A contract worth more than €9 million to print up to two million public services cards has been awarded to Security Card Concepts Ltd, which was called Biometric Card Services Ltd a month ago.
The name change follows assurances from the Department of Social Protection that it does not process any biometric data, which includes unique identifying features of a person, such as their image or their fingerprints.
Minister for Social Protection Regina Doherty has repeatedly said – including in the Dáil in May – that the department "does not ask for or collect biometric data from its customers such as fingerprints, retinal scans or any other items that could be listed as biometric data".

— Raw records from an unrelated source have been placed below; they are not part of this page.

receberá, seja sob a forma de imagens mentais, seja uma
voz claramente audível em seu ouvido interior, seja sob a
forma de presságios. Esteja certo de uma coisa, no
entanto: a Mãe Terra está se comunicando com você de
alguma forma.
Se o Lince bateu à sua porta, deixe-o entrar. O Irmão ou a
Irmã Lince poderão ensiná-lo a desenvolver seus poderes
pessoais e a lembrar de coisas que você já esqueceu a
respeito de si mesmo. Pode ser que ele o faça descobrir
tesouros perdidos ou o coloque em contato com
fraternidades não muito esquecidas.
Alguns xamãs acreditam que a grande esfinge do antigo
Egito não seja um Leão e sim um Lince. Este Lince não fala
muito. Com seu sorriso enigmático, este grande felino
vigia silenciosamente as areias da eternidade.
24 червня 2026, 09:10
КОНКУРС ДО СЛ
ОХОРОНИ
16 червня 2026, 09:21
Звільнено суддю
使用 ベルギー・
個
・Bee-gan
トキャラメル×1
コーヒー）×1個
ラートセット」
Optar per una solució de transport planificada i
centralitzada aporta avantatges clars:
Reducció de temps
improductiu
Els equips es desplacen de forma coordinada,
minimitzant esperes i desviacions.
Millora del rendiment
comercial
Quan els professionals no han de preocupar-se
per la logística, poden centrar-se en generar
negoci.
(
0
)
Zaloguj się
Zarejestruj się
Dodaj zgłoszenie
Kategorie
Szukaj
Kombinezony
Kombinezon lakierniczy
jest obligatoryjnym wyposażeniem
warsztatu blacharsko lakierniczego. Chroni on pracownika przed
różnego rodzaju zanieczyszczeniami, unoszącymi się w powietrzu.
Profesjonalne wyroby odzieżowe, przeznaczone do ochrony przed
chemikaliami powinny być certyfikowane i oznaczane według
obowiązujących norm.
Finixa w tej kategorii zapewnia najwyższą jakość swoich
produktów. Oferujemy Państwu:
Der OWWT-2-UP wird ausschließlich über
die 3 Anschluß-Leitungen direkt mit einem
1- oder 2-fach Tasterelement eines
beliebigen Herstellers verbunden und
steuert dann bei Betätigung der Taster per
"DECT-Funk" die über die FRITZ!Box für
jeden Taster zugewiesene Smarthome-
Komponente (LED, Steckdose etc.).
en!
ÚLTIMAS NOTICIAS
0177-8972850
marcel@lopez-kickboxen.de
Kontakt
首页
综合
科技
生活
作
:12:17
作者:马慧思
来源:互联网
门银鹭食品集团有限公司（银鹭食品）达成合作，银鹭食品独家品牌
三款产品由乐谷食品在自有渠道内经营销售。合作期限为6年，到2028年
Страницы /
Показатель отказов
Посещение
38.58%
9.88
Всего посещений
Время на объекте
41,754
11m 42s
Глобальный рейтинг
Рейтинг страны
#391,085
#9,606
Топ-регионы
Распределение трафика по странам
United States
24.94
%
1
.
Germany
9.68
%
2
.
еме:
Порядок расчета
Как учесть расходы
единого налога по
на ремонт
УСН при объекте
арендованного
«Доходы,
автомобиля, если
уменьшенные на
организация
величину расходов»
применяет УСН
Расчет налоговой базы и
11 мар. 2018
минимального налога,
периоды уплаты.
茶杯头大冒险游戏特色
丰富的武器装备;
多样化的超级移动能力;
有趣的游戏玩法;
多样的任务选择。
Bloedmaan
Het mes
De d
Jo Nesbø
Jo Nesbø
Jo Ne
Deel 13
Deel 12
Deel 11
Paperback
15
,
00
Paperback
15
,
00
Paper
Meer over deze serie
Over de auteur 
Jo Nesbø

Details of the new contract, published on the eTenders website on Thursday, reveal the €9.41 million contract for the cards was awarded to DLRS Ltd, a company owned by Smurfit Kappa, and Idemia, formerly known as Morpho.
The consortium is trading as Security Card Concepts.
Idemia, the Dutch company, says it offers services including “augmented identity” products that rely on “the most physical, natural and authentic verification: the body’s own biometric data”.
“Your identity can be verified with a simple glance or the tap of a finger – which means that your identity cannot be stolen, imitated, jeopardised or corrupted,” it says on its website.
More than three million public services cards have been issued in the State since 2011 and the PSC project has been criticised by privacy advocates and civil liberties bodies as constituting a national ID card “by stealth”. The department insists the card is not a national identity card.
Biometric Card Services, which held the recently-expired contract to produce the cards, was also a consortium formed by Bray, Co Wicklow-based DLRS and Morpho, now known as Idemia.
Company records show it last month changed its name to Security Card Concepts Ltd and also appointed Isabelle Lauzon, a vice-president with Idemia, as a director.
While the Department of Employment Affairs and Social Protection has previously insisted it does not process biometric data, its new privacy policy, admits that “at times” the data it may collect includes “data concerning health and biometric data used for the purpose of identification and at times, information concerning trade union membership”.
“We acknowledge that we can also collect, indirectly, data in relation to the religious beliefs and sexual orientation of our customers,” it says.
More than €60 million has been spent on the card project to date. As of October 2016, the department said savings of €1.58 million due to alleged fraud had been made due to the card.
The value of the new contract is based on the production of two million cards, but may be more or less depending on demand for them.